Principles & Strategies When Investing for Retirement Flashcards
Investment Policy Purposes
(1) Provides a foundation of goals, time horizons, and constraints on which the client portfolio is constructed. (2) The goals, time horizons, and constraints provide a basis for periodic review by the client and money manager.
Verifying the feasibility of an Investment Policy
(1) Historical Market Data, such as those published by Ibbotson & Associates, are a useful check on how realistic an investment policy is. (2) If client expectations are out of line, these data on past performance can be helpful in educating the client and bringing his or her expectations in line with what can likely be accomplished.
Importance of a clearly defined Investment Policy
A clear definition of the investment policy helps the counselor avoid errors and reduces the chance of disputes between the counselor and the client.
Elements of Investment Policy
(1) Clear statement of goals, (2) Suitable investment vehicles and strategies, (3) Risk tolerance, (4) Rough asset allocation guidelines, (5) a provision for periodic review
Risks of Common Stock
(1) Business Risk, (2) Market Risk
Standard Deviation
(1) The standard deviation is a statistical measure of total risk that considers the dispersion of all data points (observations) around the average (mean). (2) In the investment field, assets whose returns exhibit higher standard deviations have higher volatility (risk)
Coefficient of Variation
(1) The coefficient of variation is calculated by dividing the security’s standard deviation by its mean return. (2) Therefore, it measures risk per unit of return. The lower the number, the better
Beta
(1) Beta is a measure of a security’s volatility relative to a benchmark, such as the market. (2) It is often applied to common stocks. (3) A security with a beta of 1.0 matches the volatility of the market. (4) Beta is a measure of systematic (nondiversifiable) risk. (5) Beta tends to regress toward the mean, or 1, over time.
Duration
(1) Duration is a term used to describe the price sensitivity of a bond or bond portfolio to changes in interest rates. (2) The higher the duration, the grater the price volatility. (3) Long-term bonds with small coupons generally have higher durations.
Calculating change in bond value using change in interest rate
Duration x interest rate change (not decimal but whole) equals the expected change in the value of the bond.

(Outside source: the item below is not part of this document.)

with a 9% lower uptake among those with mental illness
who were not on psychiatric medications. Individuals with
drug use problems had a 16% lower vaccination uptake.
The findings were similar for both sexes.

Risk adjusted return measures
(1) Sharpe: a degree of risk as measured by standard deviation used to evaluate performance of a security or a diversified portfolio (2) Treynor: a degree of risk measured by beta used to evaluate performance of a security or portfolio., (3) Alpha: measures the excess return for a given level of risk.
Purpose of Asset Allocation
(1) The purpose of asset allocation is to apportion funds in a way that meets the client’s investment goals, and (2) dampens the effect of periodic market fluctuations.
Risk Measurement
(1) Variability of returns is one of the most common measured of investment risk.
(2) The standard deviation measures the variation of returns over time, around the average return. (3) Thus, standard deviation is the ideal statistical measure of total risk. (4) The more variable these returns (dispersion around an average) the greater the implied risk.
Average Investment Return of Asset Classes
(1) 3.5% T-Bills, (2) 5.4% Intermediate-term government bonds, (3) 5.7% Long-term government bonds, (4) 6.1% Long-term corporate bonds, (5) 9.8% Large company stocks, (6) 11.9% Small company stocks.
Factors alleviating volatility concerns
(1) Two common factors that can alleviate retirement investors’ concerns with security price volatility are time and asset allocation. (2) Longer investment horizons can manage greater volatility than short investment horizons (3) Asset allocation can select asset classes that are aligned with both the investor’s investment horizon and his or her tolerance.